The expansion introduces “an active planet where geology and climatology present unique new challenges,” as well as the World Congress, a diplomatic victory option, new engineering projects, a future era for Technology and Civics trees, nine new leaders from eight new civilizations, a variety of new units, districts, wonders, buildings, and more.
Available for $40 USD, Gathering Storm will have players develop advanced technologies while negotiating with the global community to influence the world ecosystem. Natural disasters like floods, climate change, droughts, blizzards, sand storms, tornados, hurricanes and volcanoes can destroy your creations, but are capable of refreshing and enriching lands some time after the destruction.
Resources are now consumed in power plants to generate electricity. Initially powered by coal and oil, they can eventually be powered by renewable energy sources. Choices pertaining to which energy source you use will directly impact the world’s temperature and can potentially melt ice caps and raise sea levels.
To combat this, you can create engineering projects like canals, dams, carbon capturing technology and more. Settlements in coastal lowland areas can be risky, but in the late game flood barriers can help protect these panels.

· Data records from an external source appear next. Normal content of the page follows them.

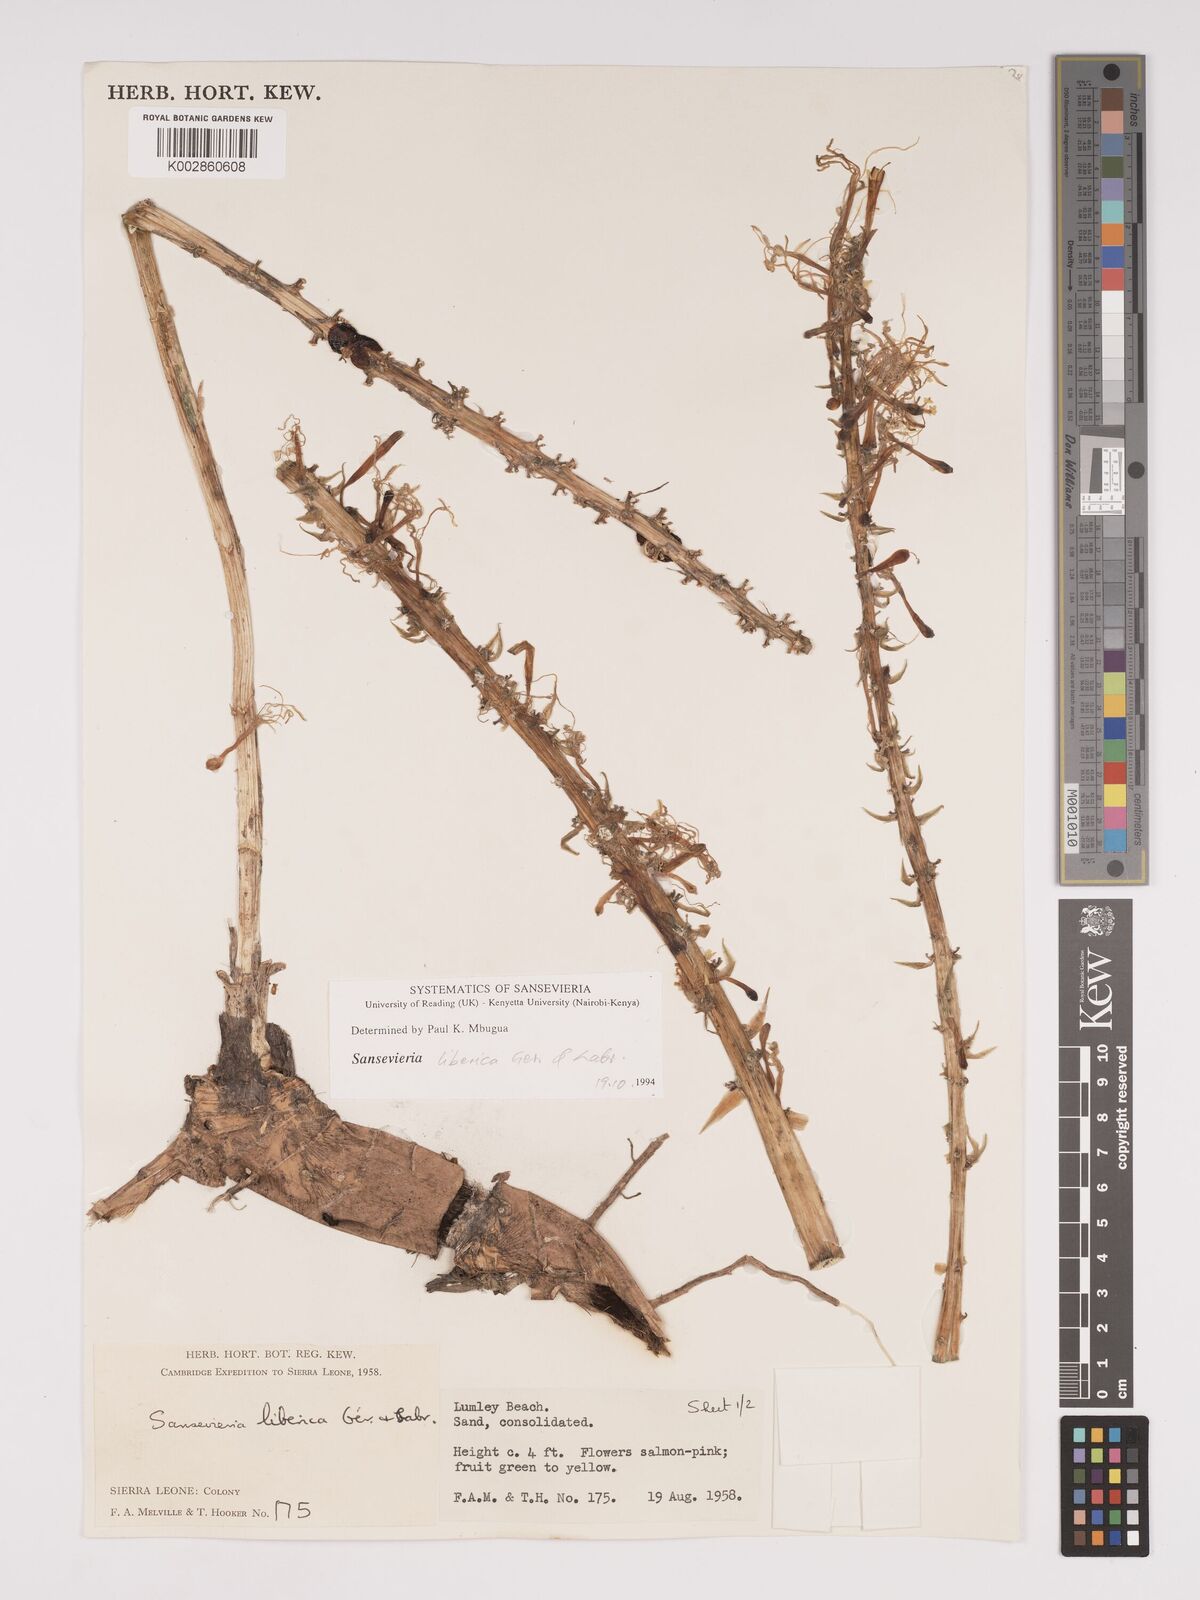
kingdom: Plantae
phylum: Tracheophyta
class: Liliopsida
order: Asparagales
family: Asparagaceae
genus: Dracaena
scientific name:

Each of the eight new civilizations introduced will come with unique units, buildings, improvements, districts and more. Two new scenarios were outlined: The Black Death, which deals with the infamous pandemic that hit Europe and Western Asia in the 1300s, and War Machine, a multiplayer scenario that pits Germany against France during the outset of WWI.
Though Civ 6 is also on iOS and the Nintendo Switch, only a PC version of Gathering Storm has been announced for a February 14 release. However, Mac and Linux versions of the expansion will be released “shortly thereafter.”
In our review of Civ 6 for PC, we called the game “Amazing” saying it would “go down in history as the most fully-featured launch version in the series.”
In our review of its first expansion, Rise and Fall, we called it “Good” saying its “new Golden Age and Governor systems add new and interesting decisions while Loyalty largely bogs it down.”